━━ MATERIAL TO PROCESS ━━

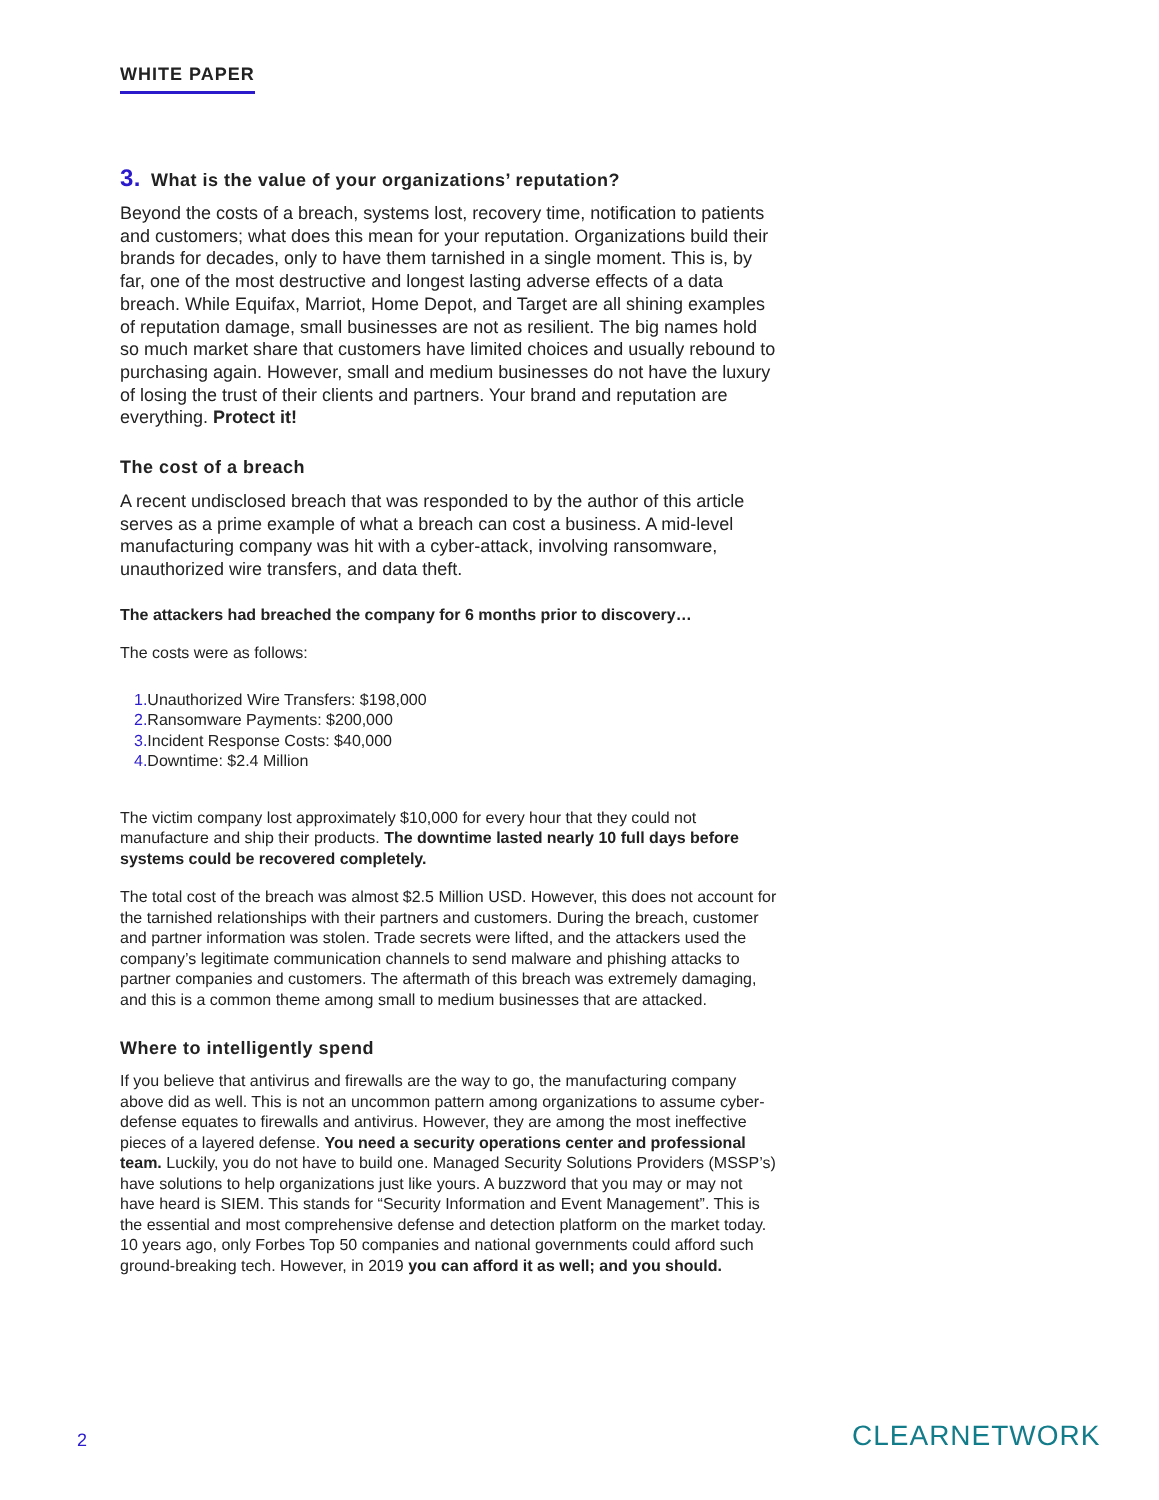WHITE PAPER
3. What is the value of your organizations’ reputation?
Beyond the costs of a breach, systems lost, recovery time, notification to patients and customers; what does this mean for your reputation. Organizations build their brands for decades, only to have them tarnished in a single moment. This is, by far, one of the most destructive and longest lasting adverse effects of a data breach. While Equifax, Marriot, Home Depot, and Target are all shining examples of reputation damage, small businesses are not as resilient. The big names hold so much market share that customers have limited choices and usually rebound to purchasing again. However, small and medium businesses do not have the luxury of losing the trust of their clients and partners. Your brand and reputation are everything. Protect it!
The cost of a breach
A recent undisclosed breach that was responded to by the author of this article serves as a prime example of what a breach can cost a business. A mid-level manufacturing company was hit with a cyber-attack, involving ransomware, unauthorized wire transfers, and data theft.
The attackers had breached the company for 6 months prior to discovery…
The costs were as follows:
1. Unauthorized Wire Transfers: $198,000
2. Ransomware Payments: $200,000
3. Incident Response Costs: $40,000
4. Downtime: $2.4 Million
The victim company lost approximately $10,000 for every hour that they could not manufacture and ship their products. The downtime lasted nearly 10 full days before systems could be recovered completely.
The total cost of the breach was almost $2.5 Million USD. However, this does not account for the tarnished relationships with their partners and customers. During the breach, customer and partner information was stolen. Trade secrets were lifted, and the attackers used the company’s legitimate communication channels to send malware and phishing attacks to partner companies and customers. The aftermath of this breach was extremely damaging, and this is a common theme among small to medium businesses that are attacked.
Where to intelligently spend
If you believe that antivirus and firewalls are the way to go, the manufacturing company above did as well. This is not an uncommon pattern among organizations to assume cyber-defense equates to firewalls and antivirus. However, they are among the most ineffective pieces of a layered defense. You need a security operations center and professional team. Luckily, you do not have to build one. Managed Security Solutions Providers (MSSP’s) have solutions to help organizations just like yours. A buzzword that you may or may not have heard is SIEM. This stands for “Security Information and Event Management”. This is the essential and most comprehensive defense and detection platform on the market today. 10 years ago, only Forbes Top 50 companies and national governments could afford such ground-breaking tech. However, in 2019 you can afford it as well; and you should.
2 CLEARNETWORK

━━━
━━ MATERIAL TO PROCESS ━━

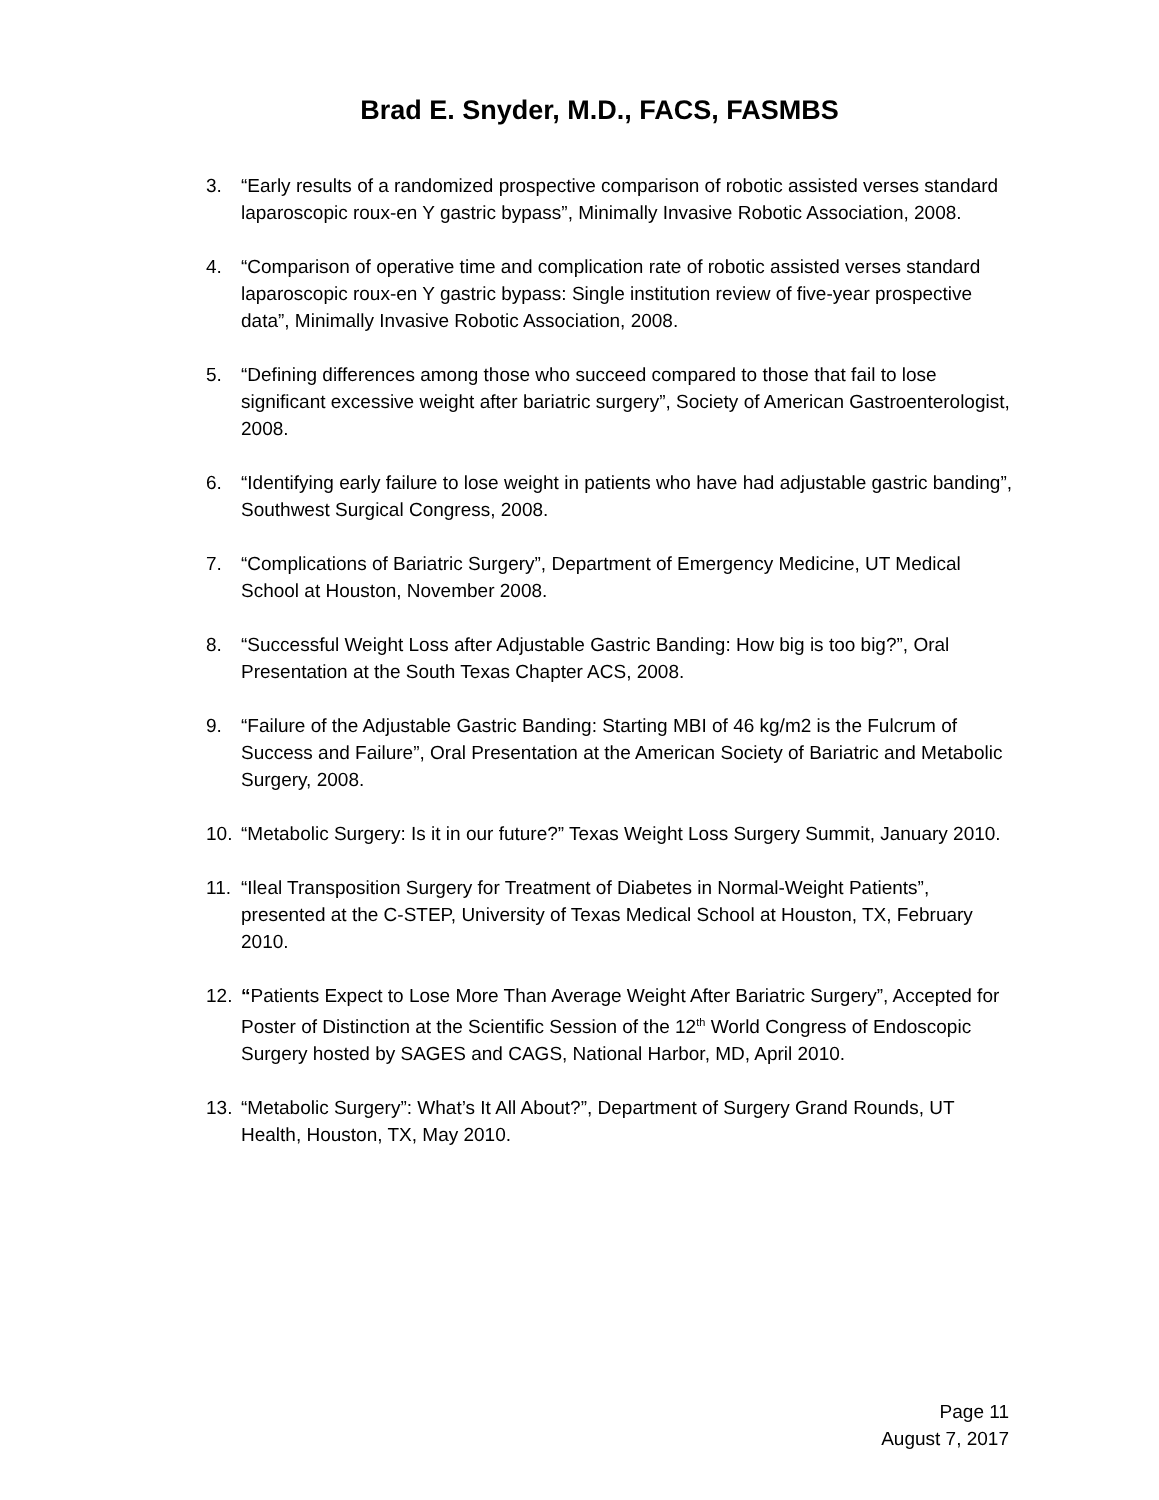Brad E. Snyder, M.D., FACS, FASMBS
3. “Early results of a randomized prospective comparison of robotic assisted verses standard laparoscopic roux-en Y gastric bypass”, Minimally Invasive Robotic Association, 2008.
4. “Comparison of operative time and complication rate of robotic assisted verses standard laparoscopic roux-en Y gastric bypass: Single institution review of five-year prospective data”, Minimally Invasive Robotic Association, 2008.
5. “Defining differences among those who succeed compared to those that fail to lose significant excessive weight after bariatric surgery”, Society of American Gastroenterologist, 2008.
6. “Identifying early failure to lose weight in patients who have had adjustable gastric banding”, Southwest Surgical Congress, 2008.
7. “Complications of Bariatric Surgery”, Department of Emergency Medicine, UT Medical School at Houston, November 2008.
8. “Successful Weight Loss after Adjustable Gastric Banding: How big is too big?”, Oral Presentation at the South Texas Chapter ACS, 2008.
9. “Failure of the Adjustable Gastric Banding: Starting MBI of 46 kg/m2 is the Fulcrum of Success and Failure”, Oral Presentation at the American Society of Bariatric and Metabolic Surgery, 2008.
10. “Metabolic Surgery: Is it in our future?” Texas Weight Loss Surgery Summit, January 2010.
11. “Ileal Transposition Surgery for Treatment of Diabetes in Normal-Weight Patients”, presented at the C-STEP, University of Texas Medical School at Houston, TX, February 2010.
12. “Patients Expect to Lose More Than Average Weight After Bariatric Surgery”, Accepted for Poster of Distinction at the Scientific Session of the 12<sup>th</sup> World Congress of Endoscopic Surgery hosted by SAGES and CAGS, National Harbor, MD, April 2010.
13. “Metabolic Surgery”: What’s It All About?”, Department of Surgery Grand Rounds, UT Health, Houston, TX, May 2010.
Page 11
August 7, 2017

━━━
━━ MATERIAL TO PROCESS ━━

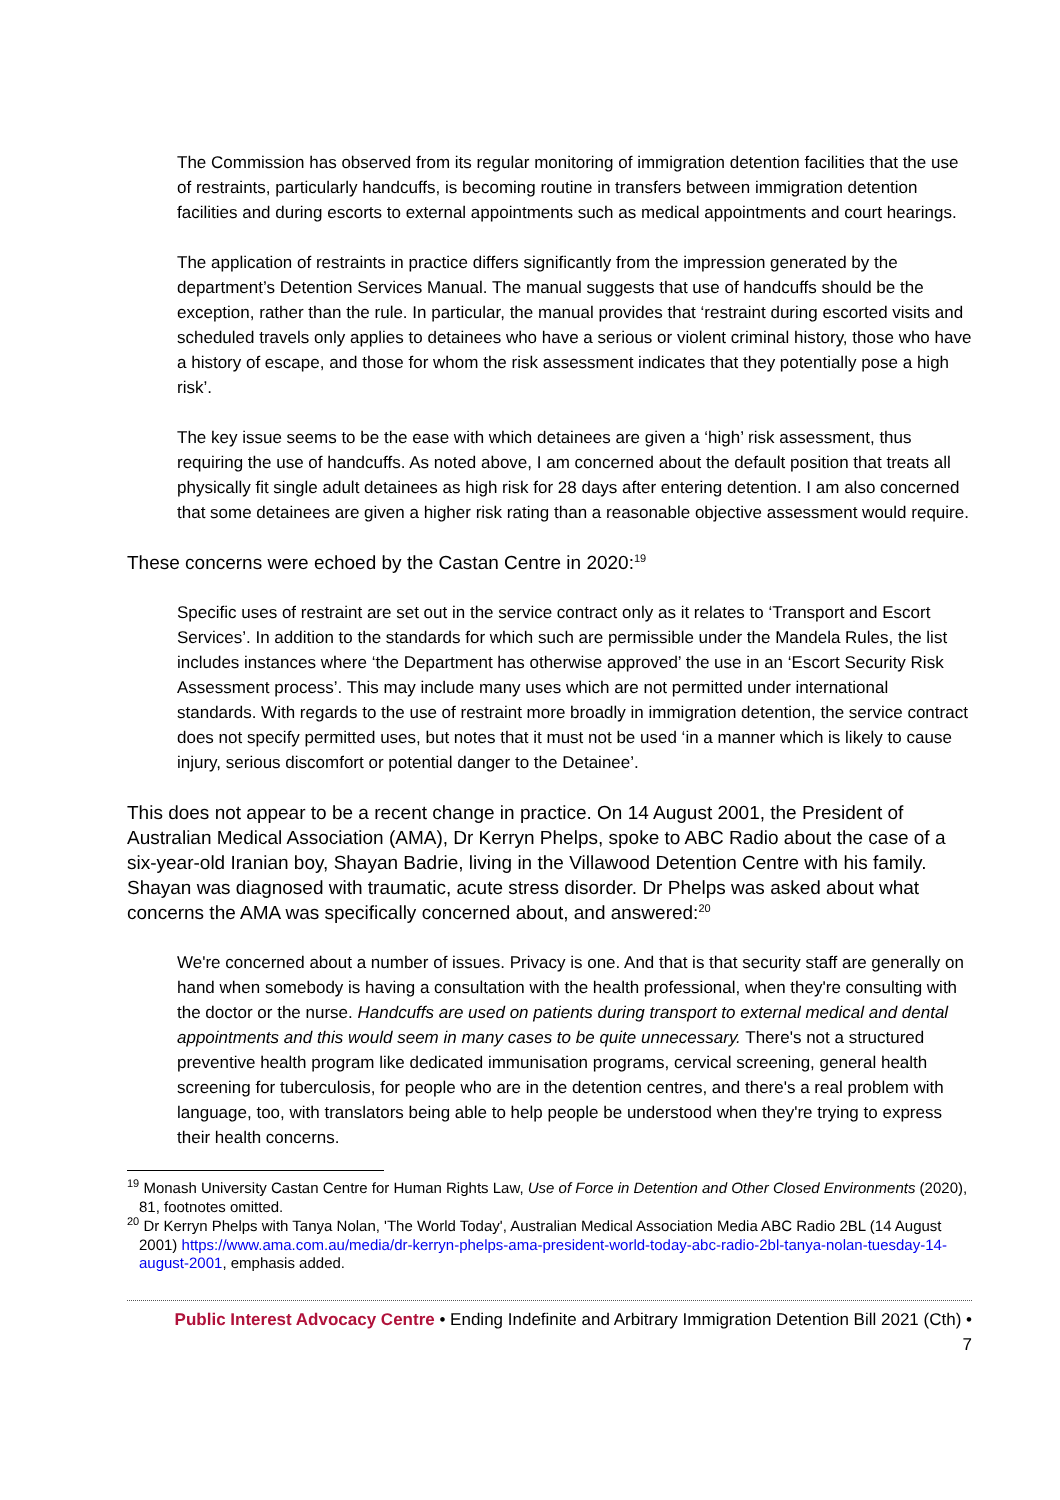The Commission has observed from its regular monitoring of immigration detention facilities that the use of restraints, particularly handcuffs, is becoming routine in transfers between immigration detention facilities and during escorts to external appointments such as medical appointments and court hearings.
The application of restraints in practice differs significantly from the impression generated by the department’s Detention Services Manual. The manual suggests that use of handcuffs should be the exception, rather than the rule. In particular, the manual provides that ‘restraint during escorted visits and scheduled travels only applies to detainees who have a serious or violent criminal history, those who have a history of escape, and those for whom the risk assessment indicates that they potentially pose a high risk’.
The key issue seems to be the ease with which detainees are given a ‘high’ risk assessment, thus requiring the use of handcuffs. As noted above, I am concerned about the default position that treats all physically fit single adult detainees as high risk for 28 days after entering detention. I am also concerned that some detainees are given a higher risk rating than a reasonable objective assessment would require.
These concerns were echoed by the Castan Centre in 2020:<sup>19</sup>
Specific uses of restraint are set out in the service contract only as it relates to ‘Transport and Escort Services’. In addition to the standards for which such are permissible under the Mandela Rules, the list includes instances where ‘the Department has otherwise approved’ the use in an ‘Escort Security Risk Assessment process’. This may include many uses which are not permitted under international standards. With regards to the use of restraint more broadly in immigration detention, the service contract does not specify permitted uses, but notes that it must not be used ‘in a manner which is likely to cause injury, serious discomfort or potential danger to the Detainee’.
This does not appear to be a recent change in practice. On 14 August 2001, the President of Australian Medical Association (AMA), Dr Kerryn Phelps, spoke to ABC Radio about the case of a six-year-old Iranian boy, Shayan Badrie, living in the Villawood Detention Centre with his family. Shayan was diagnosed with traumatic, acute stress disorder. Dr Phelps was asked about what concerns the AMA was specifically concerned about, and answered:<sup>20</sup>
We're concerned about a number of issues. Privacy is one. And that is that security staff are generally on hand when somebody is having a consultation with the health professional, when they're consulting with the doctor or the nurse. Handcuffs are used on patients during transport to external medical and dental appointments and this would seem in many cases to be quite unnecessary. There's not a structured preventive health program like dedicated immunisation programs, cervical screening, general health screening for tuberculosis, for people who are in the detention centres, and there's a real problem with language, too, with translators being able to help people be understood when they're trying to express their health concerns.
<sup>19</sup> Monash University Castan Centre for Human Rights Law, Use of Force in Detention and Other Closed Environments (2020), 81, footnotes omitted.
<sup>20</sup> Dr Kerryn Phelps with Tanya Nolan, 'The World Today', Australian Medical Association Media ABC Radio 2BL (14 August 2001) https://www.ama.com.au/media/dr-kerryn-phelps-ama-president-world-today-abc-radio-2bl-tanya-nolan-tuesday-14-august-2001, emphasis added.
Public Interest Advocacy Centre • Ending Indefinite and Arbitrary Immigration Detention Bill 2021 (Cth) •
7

━━━

▸ **DESCRIPTION OF THE TASK**
Every line above holding the string "Castan" should be listed.

▸ **ANSWER SECTION**
These concerns were echoed by the Castan Centre in 2020:<sup>19</sup>
<sup>19</sup> Monash University Castan Centre for Human Rights Law, Use of Force in Detention and Other Closed Environments (2020), 81, footnotes omitted.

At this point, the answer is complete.